Gut bacteria and obesity
The idea that healthy gut bacteria can help with weight loss draws on research that establishes a link between gut flora and obesity. Some small studies suggest the composition of gut flora during early life predicts whether a child will grow up to become obese, while other studies suggest gut flora differs in obese and lean people.
However, such studies have either been conducted on mice or involve only a small number of humans. Also, there are conflicting studies that have found no such difference.
Yet, other studies link gut flora and obesity in different ways. One of the functions of gut bacteria is to ferment fibre into short-chain fatty acids. These then get converted to lipids in the liver and added to the body’s store of fat. Some scientists claim in the case of excess gut bacteria, lipids build up as fat in the liver – a condition called non-alcoholic fatty liver disease, which can contribute to metabolic syndrome.
It’s an important, if not definitive study, to take note of because most dietary advice calls for lots of plant-based fibre: think lentils, mung, whole grains, palak, mustard greens – staples of the Indian diet. And Indians are already predisposed to insulin resistance, a condition that falls under the umbrella of metabolic syndrome.
Gut bacteria and autism
Gut bacteria has been linked to obesity, and obesity in pregnant women has been linked to a clear increase in risk of autism in children. The underlying reason behind this chain could be the imbalance of gut flora passed from mother to child, according to a recent study conducted on mice.
Scientists involved in the study found the offspring of obese mothers in the experiment had problems socializing and had different and less diverse gut bacteria compared to pups of normal-weight mothers. Further, when exposed to the gut bacteria of normal-weight mothers, the offspring of obese mothers showed improvement in their social interactions.
The results, while far from definitive, are considered groundbreaking, and many have made calls for a study among humans.

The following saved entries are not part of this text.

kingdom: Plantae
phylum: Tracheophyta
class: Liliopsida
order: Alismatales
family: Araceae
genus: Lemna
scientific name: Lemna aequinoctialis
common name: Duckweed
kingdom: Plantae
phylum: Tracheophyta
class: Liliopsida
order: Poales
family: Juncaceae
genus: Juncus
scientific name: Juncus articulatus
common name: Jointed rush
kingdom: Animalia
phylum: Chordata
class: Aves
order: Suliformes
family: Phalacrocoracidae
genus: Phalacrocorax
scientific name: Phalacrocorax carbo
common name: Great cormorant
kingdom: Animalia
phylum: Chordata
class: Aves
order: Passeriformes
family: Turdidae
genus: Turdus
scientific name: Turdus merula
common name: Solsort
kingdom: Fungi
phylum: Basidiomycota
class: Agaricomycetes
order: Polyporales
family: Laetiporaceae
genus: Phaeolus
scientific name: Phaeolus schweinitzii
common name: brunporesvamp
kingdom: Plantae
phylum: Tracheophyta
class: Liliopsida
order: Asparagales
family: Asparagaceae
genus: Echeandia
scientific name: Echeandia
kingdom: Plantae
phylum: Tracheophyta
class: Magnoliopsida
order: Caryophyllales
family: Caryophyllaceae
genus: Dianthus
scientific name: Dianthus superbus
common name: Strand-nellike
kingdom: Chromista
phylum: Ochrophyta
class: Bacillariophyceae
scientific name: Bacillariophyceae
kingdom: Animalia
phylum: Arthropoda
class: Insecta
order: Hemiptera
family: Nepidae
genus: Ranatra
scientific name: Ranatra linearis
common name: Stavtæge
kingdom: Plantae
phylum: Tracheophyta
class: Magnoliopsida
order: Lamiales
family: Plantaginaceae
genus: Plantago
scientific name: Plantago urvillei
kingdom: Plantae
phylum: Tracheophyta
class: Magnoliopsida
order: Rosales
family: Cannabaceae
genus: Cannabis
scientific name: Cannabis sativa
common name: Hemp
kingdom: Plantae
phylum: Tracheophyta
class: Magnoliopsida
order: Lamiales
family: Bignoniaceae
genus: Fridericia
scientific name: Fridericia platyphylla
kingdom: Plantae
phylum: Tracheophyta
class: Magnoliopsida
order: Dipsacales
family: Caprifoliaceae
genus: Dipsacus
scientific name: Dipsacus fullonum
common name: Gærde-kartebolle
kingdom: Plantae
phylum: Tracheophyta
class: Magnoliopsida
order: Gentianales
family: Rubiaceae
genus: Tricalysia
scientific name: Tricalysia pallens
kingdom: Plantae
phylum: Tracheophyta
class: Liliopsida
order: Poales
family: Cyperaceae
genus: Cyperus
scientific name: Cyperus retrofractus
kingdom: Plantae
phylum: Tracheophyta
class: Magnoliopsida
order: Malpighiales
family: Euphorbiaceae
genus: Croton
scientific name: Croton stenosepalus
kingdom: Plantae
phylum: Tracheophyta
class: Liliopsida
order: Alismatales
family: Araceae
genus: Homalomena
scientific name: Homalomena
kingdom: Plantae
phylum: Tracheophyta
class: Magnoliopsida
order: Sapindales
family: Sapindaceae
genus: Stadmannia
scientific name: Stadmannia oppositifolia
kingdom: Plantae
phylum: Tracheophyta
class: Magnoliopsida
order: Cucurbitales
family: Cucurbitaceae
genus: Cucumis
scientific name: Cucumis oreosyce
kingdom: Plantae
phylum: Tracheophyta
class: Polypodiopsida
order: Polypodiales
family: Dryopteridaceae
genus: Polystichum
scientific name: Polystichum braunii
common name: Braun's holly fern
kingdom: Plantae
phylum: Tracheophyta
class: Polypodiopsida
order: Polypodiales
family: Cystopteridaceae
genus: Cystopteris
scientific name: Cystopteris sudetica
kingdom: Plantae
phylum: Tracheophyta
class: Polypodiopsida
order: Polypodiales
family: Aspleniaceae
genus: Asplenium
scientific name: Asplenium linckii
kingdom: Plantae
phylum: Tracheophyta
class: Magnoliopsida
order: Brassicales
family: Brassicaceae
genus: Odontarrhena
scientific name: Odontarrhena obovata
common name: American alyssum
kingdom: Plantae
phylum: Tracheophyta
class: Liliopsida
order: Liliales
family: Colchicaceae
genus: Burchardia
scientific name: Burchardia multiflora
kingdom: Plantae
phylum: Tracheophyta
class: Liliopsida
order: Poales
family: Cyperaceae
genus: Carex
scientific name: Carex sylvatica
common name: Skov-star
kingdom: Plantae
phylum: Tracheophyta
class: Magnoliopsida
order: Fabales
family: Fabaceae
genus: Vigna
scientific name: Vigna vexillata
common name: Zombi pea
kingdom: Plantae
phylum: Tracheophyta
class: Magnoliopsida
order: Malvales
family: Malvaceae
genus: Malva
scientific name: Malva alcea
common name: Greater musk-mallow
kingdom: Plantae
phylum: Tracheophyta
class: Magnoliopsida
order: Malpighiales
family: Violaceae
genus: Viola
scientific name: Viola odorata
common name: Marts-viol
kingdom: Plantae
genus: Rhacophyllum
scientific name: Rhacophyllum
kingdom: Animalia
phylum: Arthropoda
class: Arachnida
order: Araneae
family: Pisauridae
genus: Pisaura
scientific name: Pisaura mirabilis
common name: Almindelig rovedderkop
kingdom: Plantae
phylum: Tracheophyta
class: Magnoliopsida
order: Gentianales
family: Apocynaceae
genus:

Gut bacteria and depression
So far, gut bacteria’s relation to the brain is tenuous; much of the research into it has been conducted on mice or very small groups of humans. But the links suggested by recent studies do open up an exciting possibility for treatment of conditions like anxiety and depression.
A Canadian researcher has found that two strains of bacteria reduce anxiety-like symptoms in mice. Another study suggests that introducing a particular bacterial strain in mice has the same effect as giving them a dose of an antidepressant.
It is possible, though by no means proven, that gut bacteria could even help with run-of-the-mill stress: The use of prebiotics (a group of carbohydrates that’s food for gut bacteria) and probiotics by humans has coincided with reduced stress levels.
Gut bacteria and multiple sclerosis
Much seems to be going on between the brain and gut bacteria, and one of the areas where this might manifest, according to recent research, is in neurological disorders like multiple sclerosis, a condition in which the immune system damages neuron’s myelin coat.
In a study conducted among germ-free mice (carefully raised to lack gut flora), about 90 genes were seen to express differently than normal mice. Some of these genes are involved in the crucial process of myelination, the formation of the fatty covering around neurons.
So what does it all mean?
While research on the links between gut bacteria and the above conditions is at varying distances from finality, what’s clear is that gut flora is much more than a humble collection of bacteria.
But for the average person, so far, that doesn’t mean much beyond listening to your grandmother.
“It all boils down to a healthy lifestyle,” Dr. Jain says. “Age-old wisdom on including a bowl of curd in one’s meals, and starting the day with a glass of buttermilk, it seems, was prescient.”